### TASK GOAL
I need all of the entries printed exactly.

━━━━━ GIVEN RECORDS

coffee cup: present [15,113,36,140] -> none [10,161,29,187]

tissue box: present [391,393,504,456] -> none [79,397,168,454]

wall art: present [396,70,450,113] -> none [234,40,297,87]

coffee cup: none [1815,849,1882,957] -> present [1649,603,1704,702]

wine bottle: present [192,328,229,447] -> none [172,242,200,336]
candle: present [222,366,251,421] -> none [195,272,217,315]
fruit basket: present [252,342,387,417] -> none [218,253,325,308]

━━━━━━━━━━

### WRITTEN RESPONSE
coffee cup: present [15,113,36,140] -> none [10,161,29,187]

tissue box: present [391,393,504,456] -> none [79,397,168,454]

wall art: present [396,70,450,113] -> none [234,40,297,87]

coffee cup: none [1815,849,1882,957] -> present [1649,603,1704,702]

wine bottle: present [192,328,229,447] -> none [172,242,200,336]
candle: present [222,366,251,421] -> none [195,272,217,315]
fruit basket: present [252,342,387,417] -> none [218,253,325,308]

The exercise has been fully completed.